Going line by line through the data below, report how many lines include the word "want", with nothing added.
MATERIAL SUPPLIED below:
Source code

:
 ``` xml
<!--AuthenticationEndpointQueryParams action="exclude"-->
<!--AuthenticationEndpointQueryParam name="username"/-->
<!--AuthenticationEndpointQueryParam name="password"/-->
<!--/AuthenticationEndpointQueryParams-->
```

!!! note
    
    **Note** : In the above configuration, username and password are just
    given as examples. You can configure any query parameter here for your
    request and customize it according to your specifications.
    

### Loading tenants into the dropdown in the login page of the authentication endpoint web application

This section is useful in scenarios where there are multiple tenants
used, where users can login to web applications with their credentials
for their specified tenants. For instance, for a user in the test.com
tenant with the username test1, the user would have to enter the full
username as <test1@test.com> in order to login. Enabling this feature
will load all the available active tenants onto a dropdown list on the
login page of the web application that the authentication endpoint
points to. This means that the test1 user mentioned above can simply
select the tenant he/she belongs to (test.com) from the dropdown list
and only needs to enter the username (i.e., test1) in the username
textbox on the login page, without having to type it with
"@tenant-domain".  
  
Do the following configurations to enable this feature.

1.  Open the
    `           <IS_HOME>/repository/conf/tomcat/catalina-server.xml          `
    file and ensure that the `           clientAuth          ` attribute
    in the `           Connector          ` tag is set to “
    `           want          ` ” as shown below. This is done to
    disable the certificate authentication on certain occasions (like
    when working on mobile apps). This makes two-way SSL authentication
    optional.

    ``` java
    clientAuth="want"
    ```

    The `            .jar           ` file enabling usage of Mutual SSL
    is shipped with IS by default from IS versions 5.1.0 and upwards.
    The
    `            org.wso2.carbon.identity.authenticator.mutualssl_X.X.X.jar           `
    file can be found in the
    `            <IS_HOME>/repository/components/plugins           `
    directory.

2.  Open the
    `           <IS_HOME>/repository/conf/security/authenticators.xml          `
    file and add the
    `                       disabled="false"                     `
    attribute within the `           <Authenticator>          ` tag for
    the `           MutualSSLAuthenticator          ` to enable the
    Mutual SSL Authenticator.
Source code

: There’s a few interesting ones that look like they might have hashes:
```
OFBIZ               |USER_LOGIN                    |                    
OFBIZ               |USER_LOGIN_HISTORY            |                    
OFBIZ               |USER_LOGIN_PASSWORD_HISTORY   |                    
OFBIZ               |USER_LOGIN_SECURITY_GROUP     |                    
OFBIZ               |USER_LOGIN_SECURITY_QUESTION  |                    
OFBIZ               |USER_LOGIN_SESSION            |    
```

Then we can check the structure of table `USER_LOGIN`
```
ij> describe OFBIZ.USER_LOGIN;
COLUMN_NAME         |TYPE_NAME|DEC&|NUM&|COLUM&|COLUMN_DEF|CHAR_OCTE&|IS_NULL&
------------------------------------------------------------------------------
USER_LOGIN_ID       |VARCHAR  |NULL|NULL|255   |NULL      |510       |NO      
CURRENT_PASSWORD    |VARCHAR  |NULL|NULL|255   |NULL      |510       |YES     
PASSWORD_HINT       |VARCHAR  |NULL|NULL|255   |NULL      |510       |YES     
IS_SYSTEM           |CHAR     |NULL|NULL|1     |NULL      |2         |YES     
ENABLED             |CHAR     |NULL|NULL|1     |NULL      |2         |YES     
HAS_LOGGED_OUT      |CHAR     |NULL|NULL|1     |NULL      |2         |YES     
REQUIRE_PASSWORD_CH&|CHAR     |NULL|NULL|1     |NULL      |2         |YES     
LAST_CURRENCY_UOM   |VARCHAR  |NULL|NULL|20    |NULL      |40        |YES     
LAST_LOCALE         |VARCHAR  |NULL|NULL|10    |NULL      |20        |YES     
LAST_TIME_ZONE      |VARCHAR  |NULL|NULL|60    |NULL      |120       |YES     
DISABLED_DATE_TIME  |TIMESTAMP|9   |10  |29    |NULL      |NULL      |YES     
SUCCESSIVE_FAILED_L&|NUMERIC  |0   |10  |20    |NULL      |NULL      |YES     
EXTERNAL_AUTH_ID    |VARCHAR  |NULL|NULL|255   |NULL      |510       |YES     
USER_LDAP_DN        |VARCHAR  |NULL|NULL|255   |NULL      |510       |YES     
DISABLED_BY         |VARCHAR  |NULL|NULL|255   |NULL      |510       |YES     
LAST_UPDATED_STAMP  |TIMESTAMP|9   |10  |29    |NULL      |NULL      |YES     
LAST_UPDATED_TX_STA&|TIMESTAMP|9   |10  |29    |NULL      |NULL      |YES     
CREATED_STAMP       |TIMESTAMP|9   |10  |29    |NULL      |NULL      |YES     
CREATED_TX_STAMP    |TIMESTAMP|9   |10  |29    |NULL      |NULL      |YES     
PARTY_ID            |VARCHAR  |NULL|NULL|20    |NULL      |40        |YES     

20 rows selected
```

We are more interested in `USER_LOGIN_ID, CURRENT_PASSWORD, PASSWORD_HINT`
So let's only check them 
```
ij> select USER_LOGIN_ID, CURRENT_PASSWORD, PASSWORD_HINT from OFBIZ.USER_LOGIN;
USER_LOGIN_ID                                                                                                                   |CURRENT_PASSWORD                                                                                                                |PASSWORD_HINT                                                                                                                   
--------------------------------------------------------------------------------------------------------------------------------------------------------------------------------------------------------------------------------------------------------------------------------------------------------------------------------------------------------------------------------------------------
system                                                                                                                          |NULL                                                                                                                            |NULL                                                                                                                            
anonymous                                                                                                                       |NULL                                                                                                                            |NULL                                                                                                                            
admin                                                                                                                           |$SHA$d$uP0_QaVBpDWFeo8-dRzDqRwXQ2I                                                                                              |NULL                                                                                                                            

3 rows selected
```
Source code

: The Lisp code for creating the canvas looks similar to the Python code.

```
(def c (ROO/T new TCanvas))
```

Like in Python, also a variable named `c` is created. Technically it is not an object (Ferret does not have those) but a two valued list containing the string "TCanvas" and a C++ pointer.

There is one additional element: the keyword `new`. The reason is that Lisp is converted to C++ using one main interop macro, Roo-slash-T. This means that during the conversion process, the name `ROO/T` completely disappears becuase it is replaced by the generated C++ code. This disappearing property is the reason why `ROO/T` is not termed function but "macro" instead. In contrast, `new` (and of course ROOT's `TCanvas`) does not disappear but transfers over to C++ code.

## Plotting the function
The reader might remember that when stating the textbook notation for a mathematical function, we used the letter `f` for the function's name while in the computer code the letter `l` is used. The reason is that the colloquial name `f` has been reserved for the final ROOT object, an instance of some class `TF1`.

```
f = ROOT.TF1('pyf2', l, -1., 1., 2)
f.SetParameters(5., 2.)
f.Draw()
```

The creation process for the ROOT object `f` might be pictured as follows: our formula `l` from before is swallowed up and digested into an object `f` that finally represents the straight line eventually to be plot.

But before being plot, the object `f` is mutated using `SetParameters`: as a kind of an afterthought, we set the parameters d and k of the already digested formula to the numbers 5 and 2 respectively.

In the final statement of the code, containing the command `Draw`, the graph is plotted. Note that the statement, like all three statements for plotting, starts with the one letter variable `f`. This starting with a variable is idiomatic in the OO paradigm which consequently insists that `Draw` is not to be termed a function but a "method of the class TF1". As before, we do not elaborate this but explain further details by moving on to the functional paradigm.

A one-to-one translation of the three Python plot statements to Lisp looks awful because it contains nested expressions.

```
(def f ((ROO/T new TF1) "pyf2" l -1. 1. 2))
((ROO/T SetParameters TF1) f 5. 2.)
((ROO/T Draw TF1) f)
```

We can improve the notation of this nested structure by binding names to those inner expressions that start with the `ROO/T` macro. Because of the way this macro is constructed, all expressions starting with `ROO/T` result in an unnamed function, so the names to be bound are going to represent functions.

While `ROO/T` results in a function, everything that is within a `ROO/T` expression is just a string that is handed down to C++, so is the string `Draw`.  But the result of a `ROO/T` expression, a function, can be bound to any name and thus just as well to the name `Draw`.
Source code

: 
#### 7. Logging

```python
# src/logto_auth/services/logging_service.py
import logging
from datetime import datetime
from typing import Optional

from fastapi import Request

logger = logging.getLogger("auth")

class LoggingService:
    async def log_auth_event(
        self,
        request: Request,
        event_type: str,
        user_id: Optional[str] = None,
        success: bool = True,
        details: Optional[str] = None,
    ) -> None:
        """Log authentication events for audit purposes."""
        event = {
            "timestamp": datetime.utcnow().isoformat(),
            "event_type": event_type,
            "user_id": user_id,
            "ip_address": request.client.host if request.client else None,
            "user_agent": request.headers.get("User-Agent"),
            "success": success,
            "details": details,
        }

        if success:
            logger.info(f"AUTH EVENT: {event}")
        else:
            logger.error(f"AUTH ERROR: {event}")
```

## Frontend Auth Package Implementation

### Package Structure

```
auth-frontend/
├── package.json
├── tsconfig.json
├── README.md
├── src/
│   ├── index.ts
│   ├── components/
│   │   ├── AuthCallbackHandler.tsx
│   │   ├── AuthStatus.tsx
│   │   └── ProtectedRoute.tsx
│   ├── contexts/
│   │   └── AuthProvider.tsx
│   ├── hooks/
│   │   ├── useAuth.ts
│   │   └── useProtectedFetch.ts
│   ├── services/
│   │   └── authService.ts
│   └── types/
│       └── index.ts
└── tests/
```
End of MATERIAL SUPPLIED.
### ANSWER SECTION
2